Respiratory Motion Alters Measurement of SPECT Myocardial Blood Flow

Background: Respiratory motion degrades image quality in nuclear medicine imaging. Motion during acquisition blurs the image, increasing partial volume effects, and can increase the spill-over contamination from hot extra-cardiac structures into the myocardial wall. Studies of static myocardial perfusion images have shown that there is substantial motion (>1cm) in up to 33% of patient studies. It is thus expected that there is respiratory motion within dynamic SPECT myocardial blood flow (MBF) studies. In addition, PET studies have shown that patient motion can have a significant impact on MBF measurements. The goal of our study was to estimate the prevalence and magnitude of respiratory motion in SPECT MBF studies and determine the impact on measured MBF values.

Methods: Data from 25 patients were retrospectively analyzed. SPECT MBF was measured using a one-day rest/stress protocol with Tc99m-tetrofosmin on a pinhole cardiac SPECT camera. The imaging was repeated for each patient at an interval of 17 ± 13 days. Each of the 100 dynamic scans was divided into 19 frames of 9 x 10 sec, 6 x 15sec, 4 x 120sec. For each dynamic frame, the acquired count rate in each 100 msec interval was determined from the listmode data and data were sorted into 10 separate respiratory gates based on this count rate. The gates were reconstructed independently and the images registered using rigid-body translation to determine the motion vector between gates. The original projection data were then reconstructed offline with a 4D iterative algorithm that incorporated the motion vectors to generate a single respiratory-motion-corrected (RMC) image for each dynamic frame. A 3D version of the same algorithm was used to reconstruct images without motion correction (NMC). The maximum distance between any two gates, averaged over the last 4 frames (between 3 and 11 min after tracer injection), was used as a measure of patient motion. Three patients with large motion (≥1cm, mean 1.5cm) at both rest and stress, and 3 patients with minimal motion (≤ 3mm), were processed to determine MBF using 4DM reserve (INVIA) for both NMC and RMC reconstructions.

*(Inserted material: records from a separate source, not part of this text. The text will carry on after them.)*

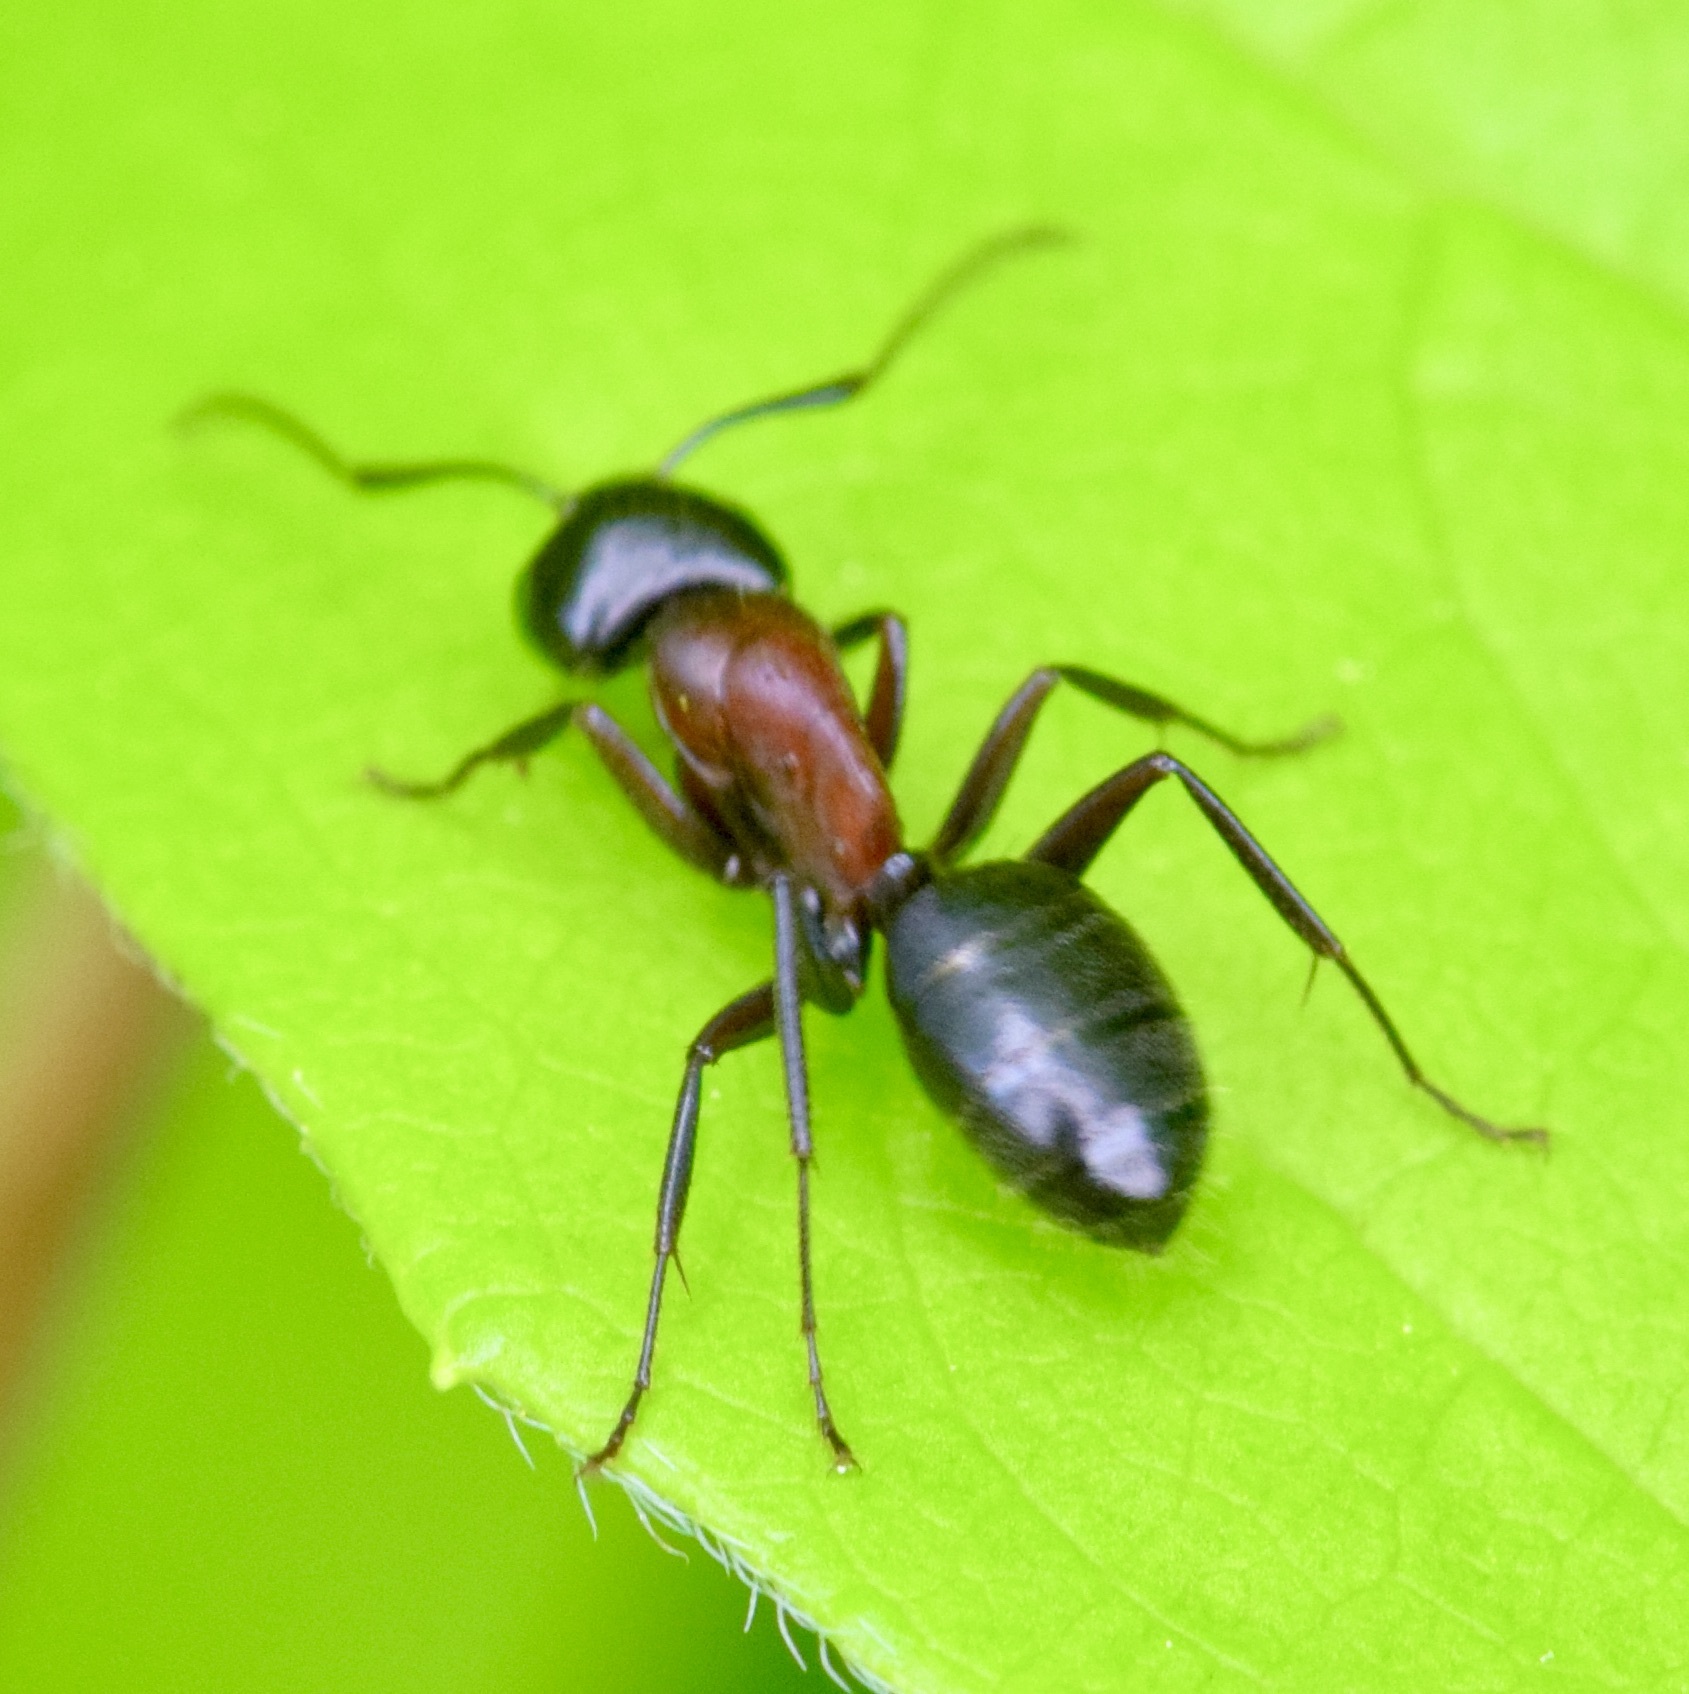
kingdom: Animalia
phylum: Arthropoda
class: Insecta
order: Hymenoptera
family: Formicidae
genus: Camponotus
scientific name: Camponotus novaeboracensis
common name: New york carpenter ant
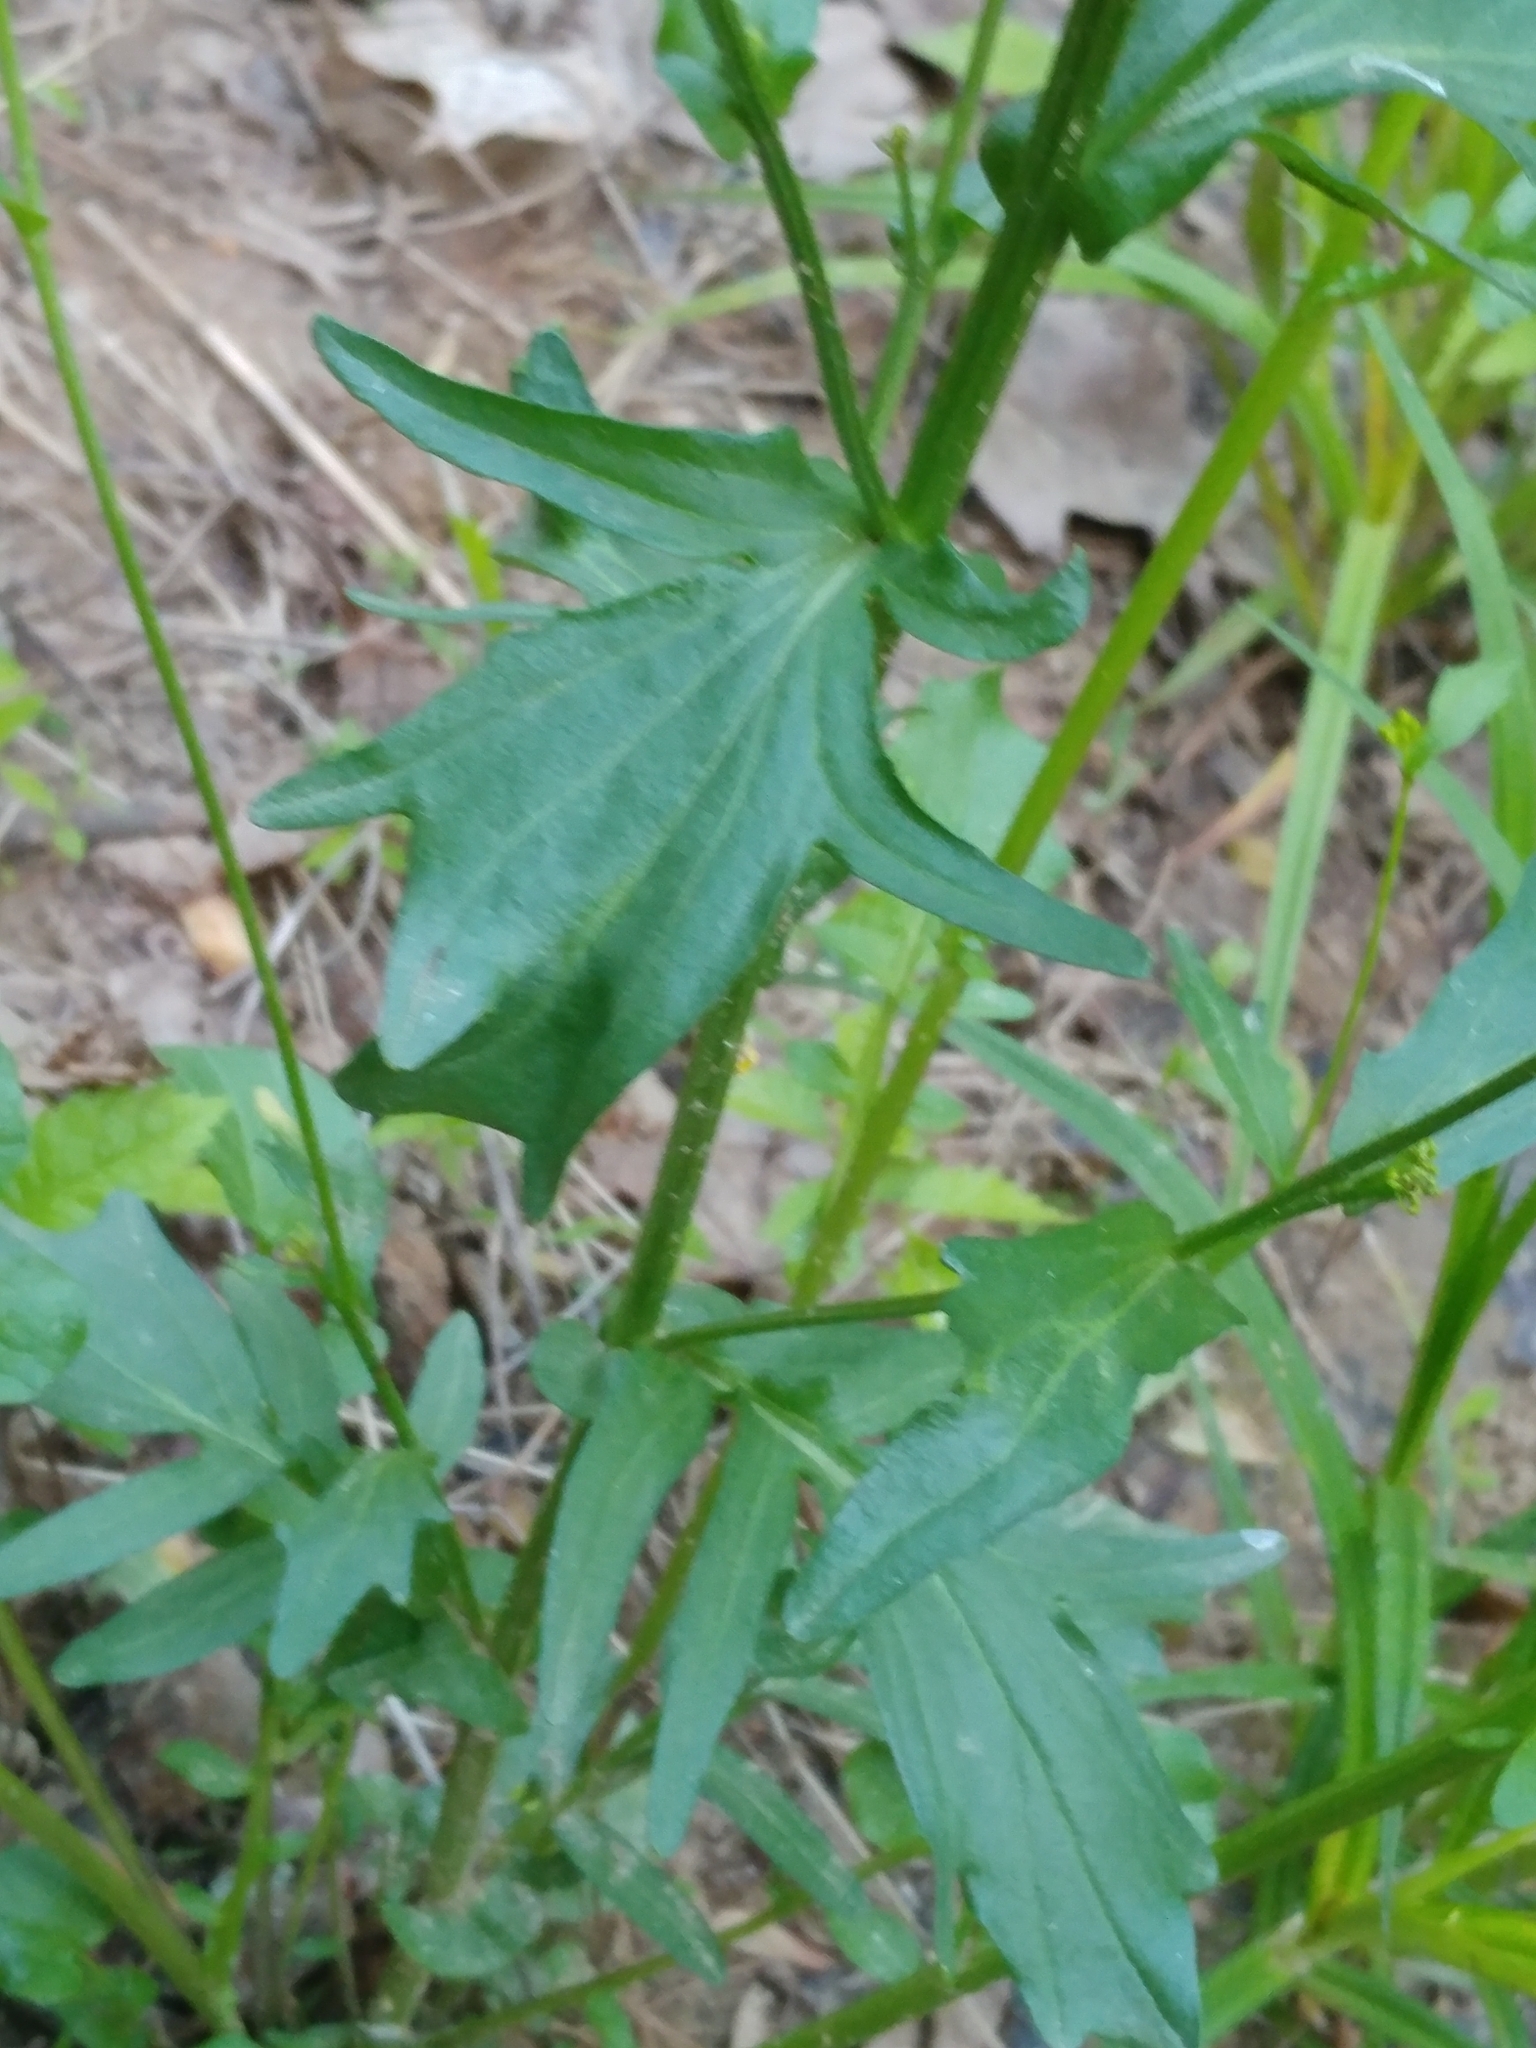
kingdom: Plantae
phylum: Tracheophyta
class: Magnoliopsida
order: Brassicales
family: Brassicaceae
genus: Barbarea
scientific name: Barbarea vulgaris
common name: Cressy-greens
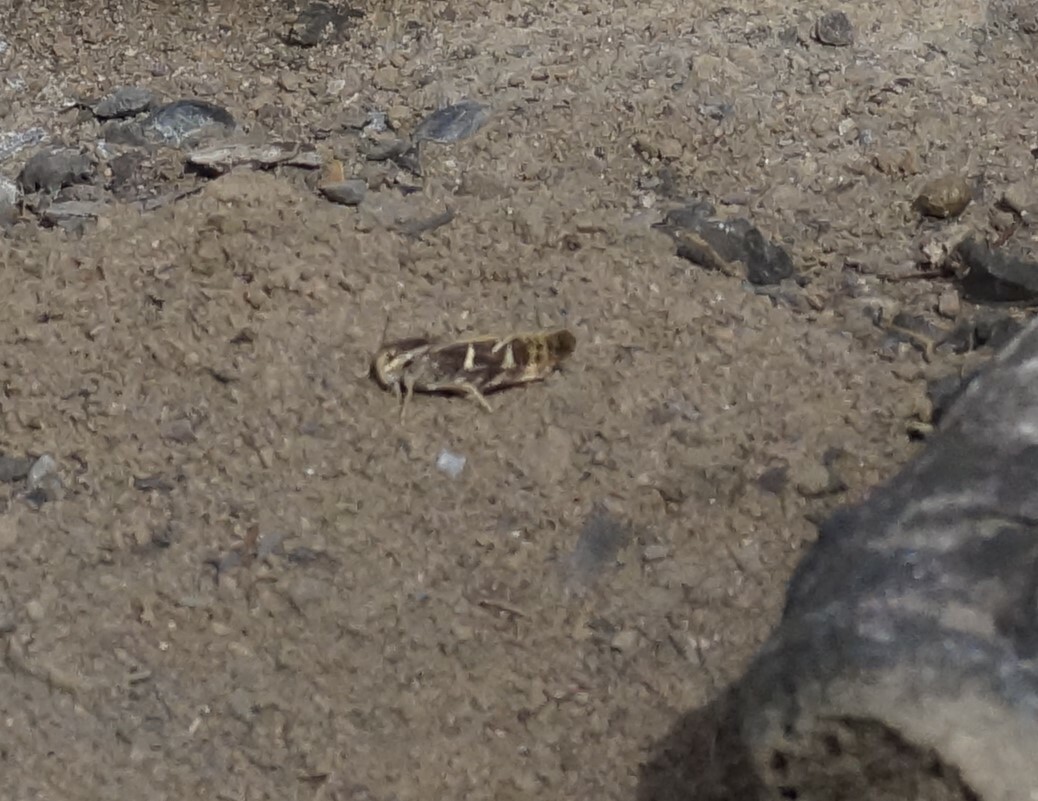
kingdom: Animalia
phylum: Arthropoda
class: Insecta
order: Orthoptera
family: Acrididae
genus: Gastrimargus
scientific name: Gastrimargus musicus
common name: Yellow-winged locust
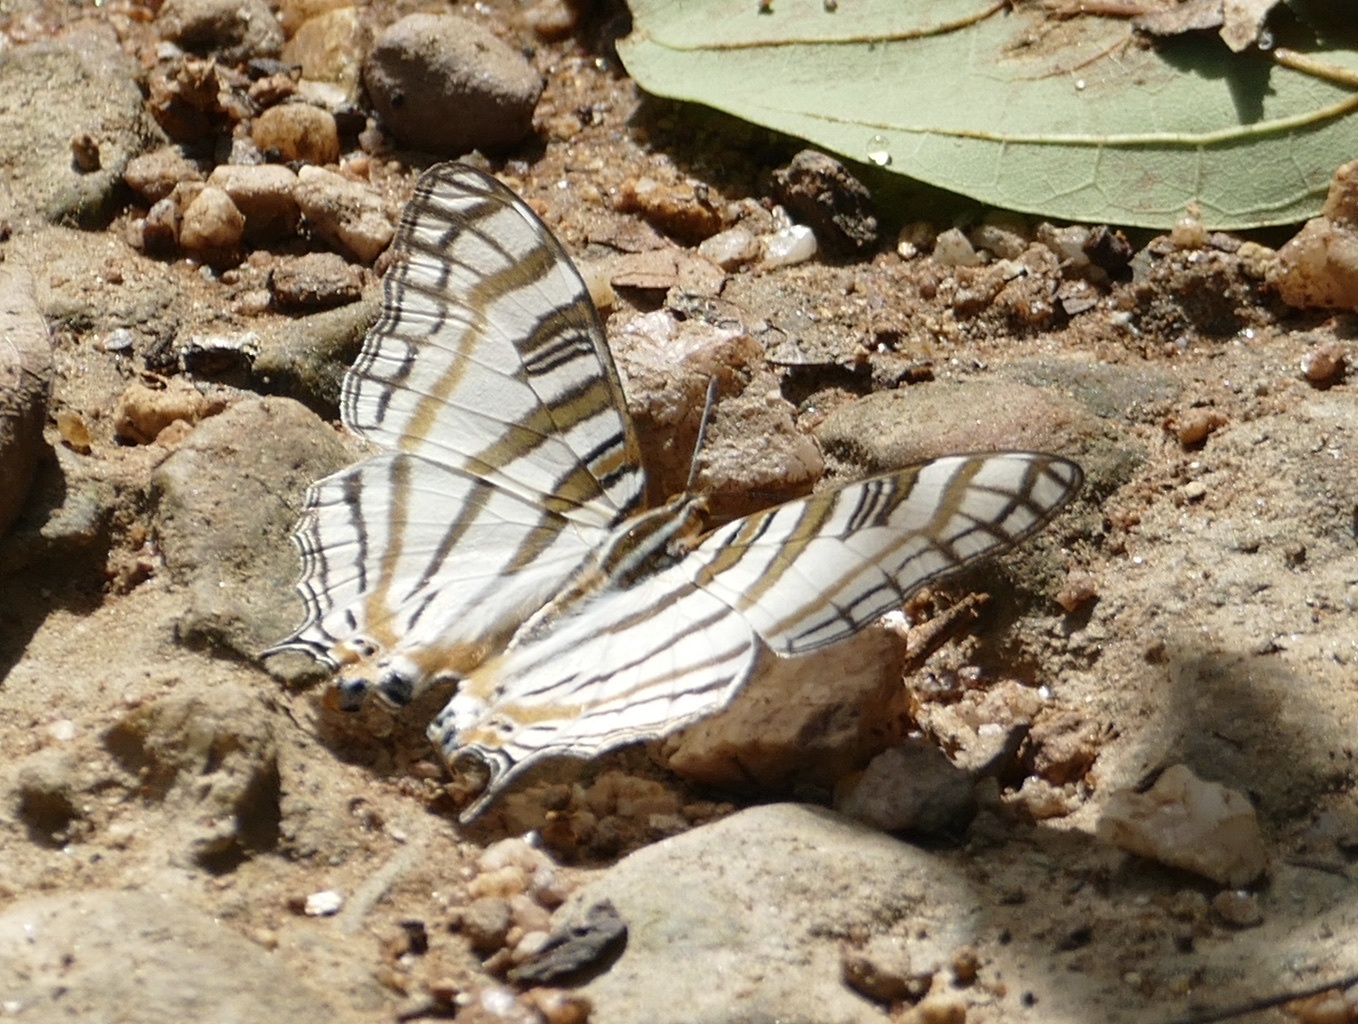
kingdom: Animalia
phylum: Arthropoda
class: Insecta
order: Lepidoptera
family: Nymphalidae
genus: Marpesia
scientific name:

Results: The average patient motion measured in the dynamic studies was 6.7mm ± 4.0 mm (maximum 25mm). Of the 100 scans, 17 had motion >10mm. The patient motion in the 1^st study was not significantly different from that in the 2^nd study (6.9mm vs 6.4mm, p=0.14) but was correlated between the 2 studies (r=0.86). The difference in motion between the two studies averaged -0.5mm ± 2.4mm (max difference = 9mm). Motion at stress was slightly, but significantly, larger than at rest (7.1mm vs 6.3mm, p=0.04) and correlated between rest and stress (r=0.76). For the 3 low-motion rest-stress studies, the average difference in global flow between NMC and RMC reconstructions was 10%, 14% and 8.5% for rest MBF, stress MBF, and myocardial flow reserve (MFR) respectively. The corresponding average regional values in the LAD, LCx, and RCA territories were 11%, 16%, and 11%. These differences are consistent with previously measured intra-user variation of ~15%. For the 3 high-motion rest-stress studies, the average difference in global flow between NMC and RMC reconstructions was 37%, 21% and 17% for rest MBF, stress MBF, and myocardial flow reserve (MFR) respectively. The corresponding average regional values in the LAD, LCx, and RCA territories were 39%, 23%, and 28%. Conclusions: Respiratory motion caused displacement of the heart by >10mm in 17% of dynamic scans. Respiratory motion can substantially alter SPECT MBF and MFR values.